Stress-Testing Assumptions: A Guide to Bayesian Sensitivity Analyses in Causal Inference

TL;DR

This is the first paper that presents a unified approach with code, examples, and methodology in a three-pronged illustration of sensitivity analyses in Bayesian causal inference, and the goal is for the reader to walk away with implementation-level knowledge.

Abstract

While observational data are routinely used to estimate causal effects of biomedical treatments, doing so requires special methods to adjust for observed confounding. These methods invariably rely on untestable statistical and causal identification assumptions. When these assumptions do not hold, sensitivity analysis methods can be used to characterize how different violations may change our inferences. The Bayesian approach to sensitivity analyses in causal inference has unique advantages as it allows users to encode subjective beliefs about the direction and magnitude of assumption violations via prior distributions and make inferences using the updated posterior. However, uptake of these methods remains low since implementation requires substantial methodological knowledge. Moreover, while implementation with publicly available software is possible, it is not straight-forward. At the same time, there are few papers that provide practical guidance on these fronts. In this paper, we walk through four examples of Bayesian sensitivity analyses: 1) exposure misclassification, 2) unmeasured confounding, and missing not-at-random outcomes with 3) parametric and 4) nonparametric Bayesian models. We show how all of these can be done using a unified Bayesian "missing data" approach. We also cover implementation using Stan, a publicly available open-source software for fitting Bayesian models. To the best of our knowledge, this is the first paper that presents a unified approach with code, examples, and methodology in a three-pronged illustration of sensitivity analyses in Bayesian causal inference.
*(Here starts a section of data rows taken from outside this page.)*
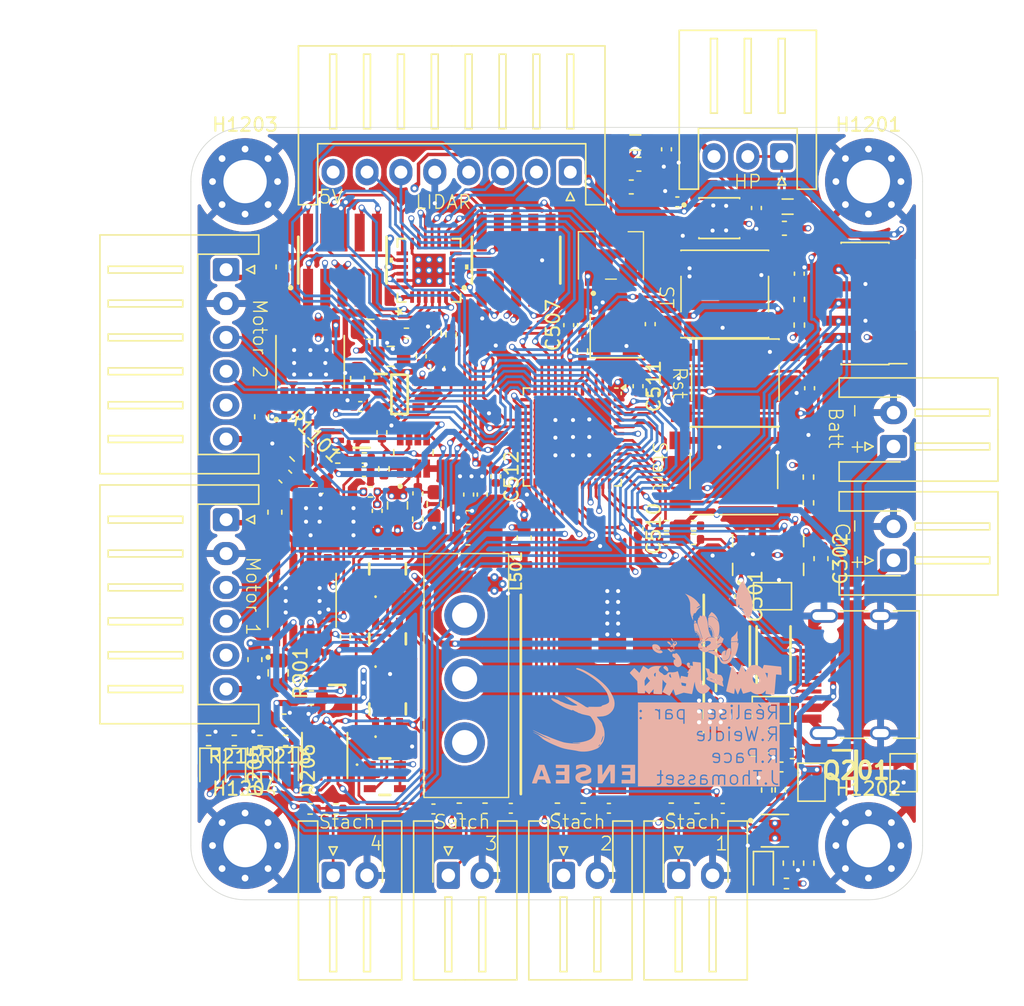
<source format=kicad_pcb>
(kicad_pcb
	(version 20240108)
	(generator "pcbnew")
	(generator_version "8.0")
	(general
		(thickness 1.6)
		(legacy_teardrops no)
	)
	(paper "A4")
	(layers
		(0 "F.Cu" signal)
		(1 "In1.Cu" power)
		(2 "In2.Cu" power)
		(31 "B.Cu" signal)
		(32 "B.Adhes" user "B.Adhesive")
		(33 "F.Adhes" user "F.Adhesive")
		(34 "B.Paste" user)
		(35 "F.Paste" user)
		(36 "B.SilkS" user "B.Silkscreen")
		(37 "F.SilkS" user "F.Silkscreen")
		(38 "B.Mask" user)
		(39 "F.Mask" user)
		(40 "Dwgs.User" user "User.Drawings")
		(41 "Cmts.User" user "User.Comments")
		(42 "Eco1.User" user "User.Eco1")
		(43 "Eco2.User" user "User.Eco2")
		(44 "Edge.Cuts" user)
		(45 "Margin" user)
		(46 "B.CrtYd" user "B.Courtyard")
		(47 "F.CrtYd" user "F.Courtyard")
		(48 "B.Fab" user)
		(49 "F.Fab" user)
		(50 "User.1" user)
		(51 "User.2" user)
		(52 "User.3" user)
		(53 "User.4" user)
		(54 "User.5" user)
		(55 "User.6" user)
		(56 "User.7" user)
		(57 "User.8" user)
		(58 "User.9" user)
	)
	(setup
		(stackup
			(layer "F.SilkS"
				(type "Top Silk Screen")
			)
			(layer "F.Paste"
				(type "Top Solder Paste")
			)
			(layer "F.Mask"
				(type "Top Solder Mask")
				(thickness 0.01)
			)
			(layer "F.Cu"
				(type "copper")
				(thickness 0.035)
			)
			(layer "dielectric 1"
				(type "prepreg")
				(thickness 0.1)
				(material "FR4")
				(epsilon_r 4.5)
				(loss_tangent 0.02)
			)
			(layer "In1.Cu"
				(type "copper")
				(thickness 0.035)
			)
			(layer "dielectric 2"
				(type "core")
				(thickness 1.24)
				(material "FR4")
				(epsilon_r 4.5)
				(loss_tangent 0.02)
			)
			(layer "In2.Cu"
				(type "copper")
				(thickness 0.035)
			)
			(layer "dielectric 3"
				(type "prepreg")
				(thickness 0.1)
				(material "FR4")
				(epsilon_r 4.5)
				(loss_tangent 0.02)
			)
			(layer "B.Cu"
				(type "copper")
				(thickness 0.035)
			)
			(layer "B.Mask"
				(type "Bottom Solder Mask")
				(thickness 0.01)
			)
			(layer "B.Paste"
				(type "Bottom Solder Paste")
			)
			(layer "B.SilkS"
				(type "Bottom Silk Screen")
			)
			(copper_finish "None")
			(dielectric_constraints no)
		)
		(pad_to_mask_clearance 0)
		(pad_to_paste_clearance_ratio -0.15)
		(allow_soldermask_bridges_in_footprints no)
		(pcbplotparams
			(layerselection 0x00010fc_ffffffff)
			(plot_on_all_layers_selection 0x0000000_00000000)
			(disableapertmacros no)
			(usegerberextensions no)
			(usegerberattributes yes)
			(usegerberadvancedattributes yes)
			(creategerberjobfile yes)
			(dashed_line_dash_ratio 12.000000)
			(dashed_line_gap_ratio 3.000000)
			(svgprecision 4)
			(plotframeref no)
			(viasonmask no)
			(mode 1)
			(useauxorigin no)
			(hpglpennumber 1)
			(hpglpenspeed 20)
			(hpglpendiameter 15.000000)
			(pdf_front_fp_property_popups yes)
			(pdf_back_fp_property_popups yes)
			(dxfpolygonmode yes)
			(dxfimperialunits yes)
			(dxfusepcbnewfont yes)
			(psnegative no)
			(psa4output no)
			(plotreference yes)
			(plotvalue yes)
			(plotfptext yes)
			(plotinvisibletext no)
			(sketchpadsonfab no)
			(subtractmaskfromsilk no)
			(outputformat 1)
			(mirror no)
			(drillshape 1)
			(scaleselection 1)
			(outputdirectory "")
		)
	)
	(net 0 "")
	(net 1 "GND")
	(net 2 "VCC")
	(net 3 "Net-(U201-VCC)")
	(net 4 "+5V")
	(net 5 "Net-(C205-Pad2)")
	(net 6 "Net-(U201-SW)")
	(net 7 "+3.3V")
	(net 8 "Net-(D205-K)")
	(net 9 "Net-(D206-K)")
	(net 10 "1.65V")
	(net 11 "+3.3VA")
	(net 12 "/STM32/OSC_IN")
	(net 13 "/STM32/BUTTON_Initial_State")
	(net 14 "/STM32/NRST")
	(net 15 "/STM32/BUTTON_Start_Robot")
	(net 16 "/Motors&Drivers/Motor1+")
	(net 17 "/Motors&Drivers/Motor1-")
	(net 18 "/Motors&Drivers/Motor2+")
	(net 19 "/Motors&Drivers/Motor2-")
	(net 20 "/Périphériques/MOUSTACHE_1")
	(net 21 "/Périphériques/MOUSTACHE_2")
	(net 22 "/Périphériques/MOUSTACHE_3")
	(net 23 "/Périphériques/MOUSTACHE_4")
	(net 24 "/Alimentation/Batt_CHG")
	(net 25 "Net-(D201-K)")
	(net 26 "Net-(D202-K)")
	(net 27 "Net-(D203-K)")
	(net 28 "Net-(D204-K)")
	(net 29 "Net-(D207-K)")
	(net 30 "/Périphériques/TOF6_GPIO1")
	(net 31 "/Périphériques/TOF6_XSHUT")
	(net 32 "/Périphériques/TOF4_XSHUT")
	(net 33 "/Périphériques/LIDAR_M_EN")
	(net 34 "/Périphériques/IMU_INT1")
	(net 35 "/Périphériques/TOF3_XSHUT")
	(net 36 "/Périphériques/TOF2_GPIO1")
	(net 37 "/Périphériques/LIDAR_DEV_EN")
	(net 38 "/Périphériques/TOF3_GPIO1")
	(net 39 "/Périphériques/TOF2_XSHUT")
	(net 40 "/Périphériques/EXPANDER_EXTI")
	(net 41 "/Led_Debug/Led_Debug_SDA")
	(net 42 "/Périphériques/TOF1_GPIO1")
	(net 43 "/Périphériques/TOF5_XSHUT")
	(net 44 "/Led_Debug/Led_Debug_SCL")
	(net 45 "/Périphériques/TOF4_GPIO1")
	(net 46 "/Périphériques/IMU_INT2")
	(net 47 "/Périphériques/TOF1_XSHUT")
	(net 48 "/Périphériques/TOF5_GPIO1")
	(net 49 "/Motors&Drivers/ASSERV_I1")
	(net 50 "Net-(IC901-IN+)")
	(net 51 "/Motors&Drivers/ASSERV_I2")
	(net 52 "unconnected-(J202-D--PadB7)")
	(net 53 "unconnected-(J202-SBU2-PadB8)")
	(net 54 "/Alimentation/CC1")
	(net 55 "unconnected-(J202-SBU1-PadA8)")
	(net 56 "unconnected-(J202-D+-PadB6)")
	(net 57 "unconnected-(J202-D--PadA7)")
	(net 58 "/Alimentation/CC2")
	(net 59 "unconnected-(J202-D+-PadA6)")
	(net 60 "/Alimentation/Batt_cell")
	(net 61 "/Périphériques/LIDAR_TX")
	(net 62 "/Périphériques/LIDAR_RX")
	(net 63 "/Périphériques/LIDAR_M_CTR")
	(net 64 "/Motors&Drivers/ENCODER_1B")
	(net 65 "/Motors&Drivers/ENCODER_1A")
	(net 66 "/Motors&Drivers/ENCODER_2B")
	(net 67 "/Motors&Drivers/ENCODER_2A")
	(net 68 "/STM32/STLINK_SWDIO")
	(net 69 "unconnected-(J501-NC-Pad1)")
	(net 70 "/STM32/VCP_TX")
	(net 71 "unconnected-(J501-JTDI{slash}NC-Pad10)")
	(net 72 "unconnected-(J501-JRCLK{slash}NC-Pad9)")
	(net 73 "/STM32/STLINK_SWCLK")
	(net 74 "/STM32/STLINK_SWO")
	(net 75 "unconnected-(J501-NC-Pad2)")
	(net 76 "/STM32/VCP_RX")
	(net 77 "Net-(J1301-Pin_1)")
	(net 78 "Net-(J1701-Pin_1)")
	(net 79 "Net-(J1501-Pin_1)")
	(net 80 "Net-(U501-PB8)")
	(net 81 "Net-(LED801-B-)")
	(net 82 "Net-(LED801-G+)")
	(net 83 "Net-(LED801-R+)")
	(net 84 "Net-(LED801-B+)")
	(net 85 "unconnected-(PS201-N.C.-Pad4)")
	(net 86 "/Périphériques/IMU_SDA")
	(net 87 "/Périphériques/IMU_SCL")
	(net 88 "Net-(U201-PG)")
	(net 89 "Net-(U201-EN{slash}SYNC)")
	(net 90 "Net-(U201-BST)")
	(net 91 "Net-(U201-FB)")
	(net 92 "Net-(U202-VSET)")
	(net 93 "Net-(U202-TMR)")
	(net 94 "Net-(U202-ISET)")
	(net 95 "Net-(U202-TS)")
	(net 96 "/STM32/OSC_OUT")
	(net 97 "Net-(R503-Pad2)")
	(net 98 "/Motors&Drivers/PWM_MOT2_CH1")
	(net 99 "/Motors&Drivers/PWM_MOT2_CH2")
	(net 100 "/Motors&Drivers/PWM_MOT1_CH1")
	(net 101 "/Motors&Drivers/PWM_MOT1_CH2")
	(net 102 "/Musique/DAC_STM+")
	(net 103 "unconnected-(U301-NC-Pad10)")
	(net 104 "unconnected-(U501-PC10-Pad39)")
	(net 105 "unconnected-(U501-PB2-Pad19)")
	(net 106 "unconnected-(U501-PC15-Pad4)")
	(net 107 "unconnected-(U501-PA5-Pad13)")
	(net 108 "Net-(U601-IN+)")
	(net 109 "/Musique/HP+")
	(net 110 "/Musique/HP-")
	(net 111 "Net-(U601-OUT+)")
	(net 112 "Net-(U601-OUT-)")
	(net 113 "unconnected-(U601-NC-Pad2)")
	(net 114 "Net-(C208-Pad1)")
	(net 115 "Net-(C210-Pad1)")
	(net 116 "Net-(C504-Pad2)")
	(net 117 "Net-(C604-Pad1)")
	(net 118 "Net-(D201-A)")
	(net 119 "Net-(D203-A)")
	(net 120 "Net-(IC1101-IN+)")
	(net 121 "unconnected-(J301-Pin_1-Pad1)")
	(net 122 "Net-(J1601-Pin_1)")
	(net 123 "Net-(JP202-A)")
	(net 124 "Net-(JP203-B)")
	(net 125 "Net-(JP204-A)")
	(net 126 "Net-(R504-Pad2)")
	(footprint "LED_SMD:LED_0603_1608Metric_Pad1.05x0.95mm_HandSolder" (layer "F.Cu") (at 77.3 104.9 -90))
	(footprint "Capacitor_SMD:C_0402_1005Metric" (layer "F.Cu") (at 86.5 78 180))
	(footprint "Resistor_SMD:R_0402_1005Metric" (layer "F.Cu") (at 109.45 107.65))
	(footprint "Capacitor_SMD:C_0603_1608Metric" (layer "F.Cu") (at 94.475 86.2))
	(footprint "Tom&Jerry:XBM5210" (layer "F.Cu") (at 82.2 92.3 90))
	(footprint "Resistor_SMD:R_0402_1005Metric" (layer "F.Cu") (at 119.6 111.7 90))
	(footprint "Capacitor_SMD:C_0402_1005Metric" (layer "F.Cu") (at 116.5 102.2))
	(footprint "Connector_JST:JST_XH_S6B-XH-A_1x06_P2.50mm_Horizontal" (layer "F.Cu") (at 76.6 67.9 -90))
	(footprint "Connector_JST:JST_XH_S2B-XH-A-1_1x02_P2.50mm_Horizontal" (layer "F.Cu") (at 110 112.6))
	(footprint "Capacitor_SMD:C_0402_1005Metric" (layer "F.Cu") (at 119.66 76.65 -90))
	(footprint "Capacitor_SMD:C_0603_1608Metric" (layer "F.Cu") (at 80.2 85.8 90))
	(footprint "Capacitor_SMD:C_0402_1005Metric" (layer "F.Cu") (at 114.5 92 -90))
	(footprint "Resistor_SMD:R_0402_1005Metric" (layer "F.Cu") (at 75.31 102.648737))
	(footprint "Capacitor_SMD:C_0402_1005Metric" (layer "F.Cu") (at 107 87.02 -90))
	(footprint "Capacitor_SMD:C_0603_1608Metric" (layer "F.Cu") (at 80.8 67.7 90))
	(footprint "Resistor_SMD:R_0402_1005Metric" (layer "F.Cu") (at 79.11 102.648737 180))
	(footprint "Capacitor_SMD:C_0805_2012Metric" (layer "F.Cu") (at 87.25 72.3))
	(footprint "Resistor_SMD:R_0402_1005Metric" (layer "F.Cu") (at 95.71 107.65 180))
	(footprint "Connector_JST:JST_XH_S2B-XH-A-1_1x02_P2.50mm_Horizontal" (layer "F.Cu") (at 84.5 112.6))
	(footprint "Resistor_SMD:R_0402_1005Metric" (layer "F.Cu") (at 89.91 72.6 180))
	(footprint "Crystal:Crystal_SMD_EuroQuartz_MT-4Pin_3.2x2.5mm" (layer "F.Cu") (at 105.42 72.8))
	(footprint "Tom&Jerry:SOT65P280X100-8N" (layer "F.Cu") (at 90.425 81.39 90))
	(footprint "Connector_JST:JST_XH_S2B-XH-A-1_1x02_P2.50mm_Horizontal" (layer "F.Cu") (at 125.85 80.95 90))
	(footprint "Capacitor_SMD:C_0402_1005Metric" (layer "F.Cu") (at 107 76.5 -90))
	(footprint "Tom&Jerry:Potar" (layer "F.Cu") (at 105 66.85))
	(footprint "Tom&Jerry:5988G10313F" (layer "F.Cu") (at 88.515 89.985 90))
	(footprint "Resistor_SMD:R_0402_1005Metric" (layer "F.Cu") (at 117.95 113.2 180))
	(footprint "Resistor_SMD:R_0402_1005Metric" (layer "F.Cu") (at 93.81 107.65))
	(footprint "Tom&Jerry:SODFL4825X110N" (layer "F.Cu") (at 117 96.2 90))
	(footprint "Resistor_SMD:R_0402_1005Metric" (layer "F.Cu") (at 118.9 71.99 90))
	(footprint "MountingHole:MountingHole_3.2mm_M3_Pad_Via" (layer "F.Cu") (at 124 61.4))
	(footprint "Tom&Jerry:5988G10313F" (layer "F.Cu") (at 88.515 100.315 90))
	(footprint "Capacitor_SMD:C_0402_1005Metric" (layer "F.Cu") (at 107.9 71.92 90))
	(footprint "Jumper:SolderJumper-2_P1.3mm_Open_TrianglePad1.0x1.5mm" (layer "F.Cu") (at 116.825 100.4 180))
	(footprint "Capacitor_SMD:C_0402_1005Metric"
		(layer "F.Cu")
		(uuid "37e3f53e-c47d-4586-938a-f9e390060b57")
		(at 90.75 84.41 -90)
		(descr "Capacitor SMD 0402 (1005 Metric), square (rectangular) end terminal, IPC_7351 nominal, (Body size sour
... [2676855 chars truncated]
</source>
Our goal is for the reader to walk away with implementation-level knowledge.

Figures (4)

• Figure 1: The .R (Left) and .stan (Right) files implementing the causal computation procedure described in Section \ref{['sc:bayesian_causal_standard']} with a binary outcome and $P=1$ binary covariate. Ellipsis indicates lines skipped for compactness; the full code can by found in the companion GitHub repository. We specified $f_{Y|A,L}(y\mid a, l; \eta)$ as a Bernoulli pmf with conditional probability $P_{Y|A,L}(Y=1\mid A=a, L=l; \eta) = \text{expit} ( \eta_0 +\eta_1l + \eta_2a)$. For the covariate model, we specify $f_L(l;\theta)$ as a Bernoulli pmf with probability $0<\theta<1$.
• Figure 2: Left: posterior mean and 95% credible intervals (CrI) for the ATE, $\Psi$, under various degrees of exposure misclassifications. The point at $\xi_1=.99$ on the green curve ($\xi_2=.001$) corresponds to the "best case" scenario where there is nearly no misclassification as sensitivity $=$ specificity $\approx 100\%$. The dashed red line represents the posterior mean of $\Psi$. In contrast, the point at $\xi_1=.8$ on the black curve $\xi_2=.2$ correspond to larger misclassification with sensitivity$=$specificity $\approx 80\%$. Right: tipping point analysis output from Stan . Assuming no unmeasured confounding, the posterior mean and 95% CrI for $\Psi$ in the synthetic data analysis is -.31 [-.39, -.23], indicating lower remission rates due to $A=1$. At approximately values of $\xi_1>1$ and $\xi_2<-1$, however, the upper limit of the 95% CrI for $\Psi$ surpasses zero.
• Figure 3: Results from synthetic example described in Section \ref{['sc:ex_mnar_parametric']}. A value of $\xi_3=0$ represents strong prior belief in MAR - leading to a credible interval for $\Psi$ that contains zero. However, as we allow deviations from MAR, posterior inferences shift in favor of a positive effect for group $A=1$ versus $A=0$ at about $\xi_3=.75$.
• Figure 4: Posterior Inference with TSB model and missing outcomes. Red/blue points depict treated/untreated subjects. Treated/Untreated subjects with missing outcomes are represented as a tick mark on the x-axis at the location of their observed $L$ value. Top Row: Bayesian inference under the model described in Section \ref{['sc:tsb_stan_example']} with $\xi_3=0$ - i.e. a strong prior belief that outcome missingness is at-random (MAR). The left panel shows, at each tick, several posterior draws of the missing outcome for that subject. Draws for treated/untreated subjects are shown in light red/light blue. The spread reflects posterior uncertainty about that subject's outcome value. The right panel shows the posterior mean regression line for treated/untreated subjects in dark red/blue. Several posterior draws of the regression line are overlaid in lighter shades to visualize posterior uncertainty. Bottom Row: Same analysis as in the top row but with a prior belief in MNAR with $\xi_3=-1$. This is a prior belief that treated patients with missing outcomes had lower than average outcomes. Notice that the posterior draws of the missing outcome values for treated subjects are now shifted down in the right panel. Consequently, the regression line for treated subjects now has a dip to reflect this prior belief in MNAR outcomes.